Wednesday, July 20, 2016

Ms. Hen reviews THE BLUE FLOWER

Penelope Fitzgerald
Mariner Books

Ms. Hen had read about this novel in a couple of different places, and it seemed like something she would like to read, since it is a novel about a real-life writer, the poet known as Novalis who lived in the late eighteenth century Germany. Ms. Hen was immediately enthralled with the style of writing.

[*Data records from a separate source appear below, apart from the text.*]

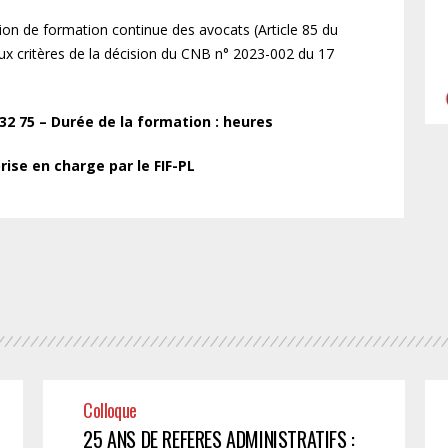
ation de formation continue des avocats (Article 85 du
x critères de la décision du CNB n° 2023-002 du 17
2 75 – Durée de la formation : heures
ise en charge par le FIF-PL
Colloque
25 ANS DE REFERES ADMINISTRATIFS :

Something about the writing in this novel made Ms. Hen think that the author was attempting to copy the language of the era in which the novel takes place. Some of the characters are referred to with a “the” in front of their names, such as “The Bernhard.” The writing seems to drip off the page; it feels as if the reader is right there in Germany in the first chapter on washing day, when all the washing for a year was done. Ms. Hen could imagine how badly everything would smell if everyone only washed their clothes and their linens once a year.

The novel is about Friedrich von Hardenberg, later Novalis, who falls in love with a twelve-year-old girl, Sophie, when he is visiting her family home on business. Everyone around him does not understand his infatuation, because the girl is not up to par with him intellectually. Hardenberg does not inform his father of this for quite some time, and his brother Erasmus is angry about Friedrich’s intentions at first, but comes to love Sophie himself.

Sophie is a child, and has not been educated well, but she is beautiful and simple, and love has no explanation. People are upset about him being engaged to Sophie, including his father’s friend, Just, and his Just’s niece, Karoline, though she would never let Hardenberg know. Hardenberg is afraid his father will disown him if he marries Sophie, but there is nothing his father can do.

Some feminists might be angry about the way women are portrayed in this novel, but the things the characters say are views people held in the past. Some of the notions put forth by both men and women appear so preposterous today, that Ms. Hen had to laugh, if it weren’t so tragic that people used to believe things like this. But this aspect of the novel only served to make the story more believable; the reader gets involved in the age in which the novel took place, like going in a time machine, which quality historical fiction should do.

Even though this story is a tragic tale of love, humor abounds. Ms. Hen couldn’t help but be amused at the absurdity of the situations that these characters put themselves into, even though the comedy is dark. The lovers don’t understand each other, and nobody understand them, but that is the way life is sometimes, but we have to think it's funny at how ridiculous their actions are.

Ms. Hen thinks this novel is unlike any she has read. It is magical and real at the same time. Fairy tale elements exist in the novel, but at the same time, it’s based in reality. The writing is exquisite, like delicate porcelain painted with flowers and trees that Ms. Hen was afraid to drop and smash on the floor, but it is beautiful all the same.